In the Cassandra mailing-list thread below, reproduce the passage starting with "I agree with" and going on through "with bug fixes.".

| DOCUMENT TEXT |
§ §

Keep #11349, revert the rest sounds reasonable.

-- 
AY

On 20 July 2016 at 22:27:05, sankalp kohli (kohlisank...@gmail.com) wrote:

+1 on only allowing critical bug fixes.  
I agree with Sylvain that CASSANDRA-11349 is a border line critical bug. I  
would vote for CASSANDRA-11349 as being critical since over streaming is a  
big issue for us as well. I am also fine taking it as an internal patch  
since we already maintain an internal branch with bug fixes.  

On Wed, Jul 20, 2016 at 2:10 PM, Fabien Rousseau <fabifab...@gmail.com>  
wrote:  

> Hi,  
>  
> I'm the reporter for CASSANDRA-11349.  
> Just a bit of history:  
>  
> This was a big pain point for us because the over-streaming was really  
> important.  
> Each week, repair increased data size by a few percents.  
> To give an example, one cluster with 12 nodes had a CF with around 250GB of  
> data per node and after compaction, reduced to 80GB.  
> Before fully understanding the problem, we just doubled the cluster size  
> just because of this issue (from 6 nodes to 12 nodes).  
> We spotted the problem in November 2015, in one cluster, without having  
> hints of what was happening at first (we just knew that there was a lot of  
> streaming during repairs, ie a few MB/s of data, and that there was quite a  
> high ratio of mismatch on read repairs)  
> After putting in production more clusters (with completely different data  
> models), we continued to observe this pattern (without finding any  
> correlation).  
> It took some time to identify the issue and fix it.  
> Note that, once we reported the issue, we stopped repairing the affected  
> CFs. (I know it's a bad practice, but this was a temporary solution on  
> bare-metal servers which are quite stable).  
>  
> I'd say that I'm surprised that this was not reported by more people (our  
> data model has nothing particular).  
> (Maybe other people are affected but have not paid attention to this  
> phenomenon)  
>  
> Please note that this patch does not affect how SSTables are serialized,  
> but only how digest are computed thus reduces risks.  
>  
> So, to conclude, it was critical for us, and it may help other people in  
> the wild.

§ §

[Short-answer chart tasks]

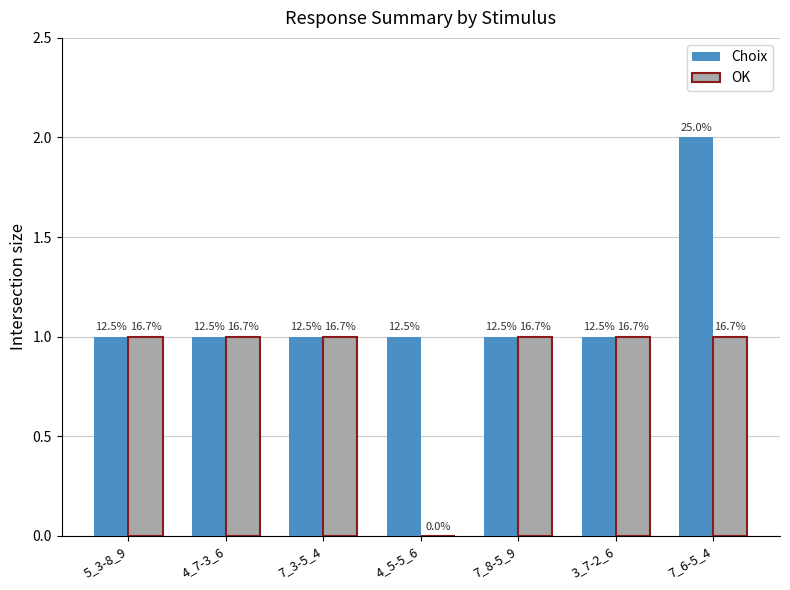

Reading left to right, extract all data points from this chart.

Choix: 5_3-8_9=1	4_7-3_6=1	7_3-5_4=1	4_5-5_6=1	7_8-5_9=1	3_7-2_6=1	7_6-5_4=2
OK: 5_3-8_9=1	4_7-3_6=1	7_3-5_4=1	4_5-5_6=0	7_8-5_9=1	3_7-2_6=1	7_6-5_4=1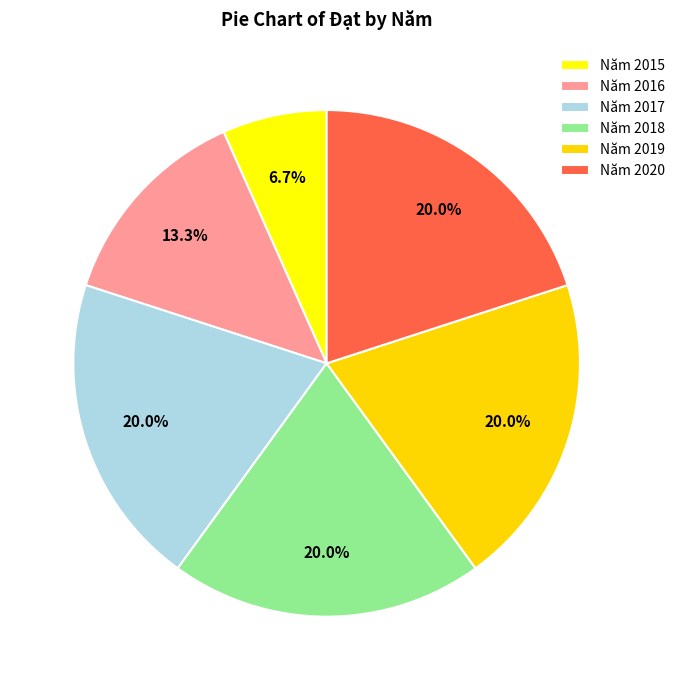

Between Năm 2015 and Năm 2019, which is larger?

Năm 2019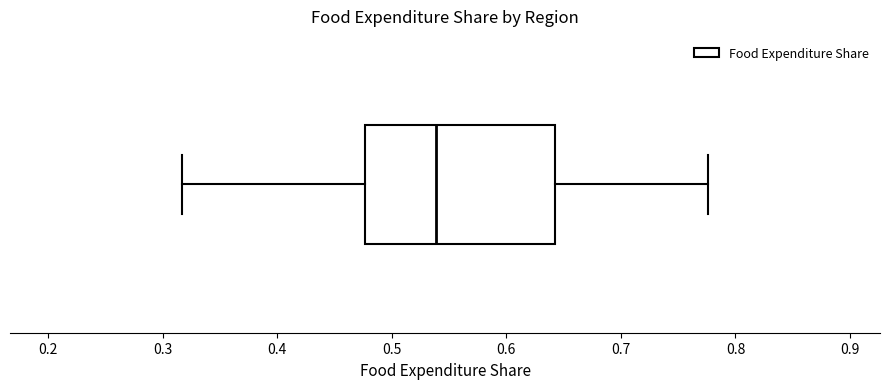

Where does the median line of the box sit on the x-axis? The values are not printed on the chart, so give them approximately, as read against the axis.

0.54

§ §

| OUTPUT |
I agree with Sylvain that CASSANDRA-11349 is a border line critical bug. I  
would vote for CASSANDRA-11349 as being critical since over streaming is a  
big issue for us as well. I am also fine taking it as an internal patch  
since we already maintain an internal branch with bug fixes.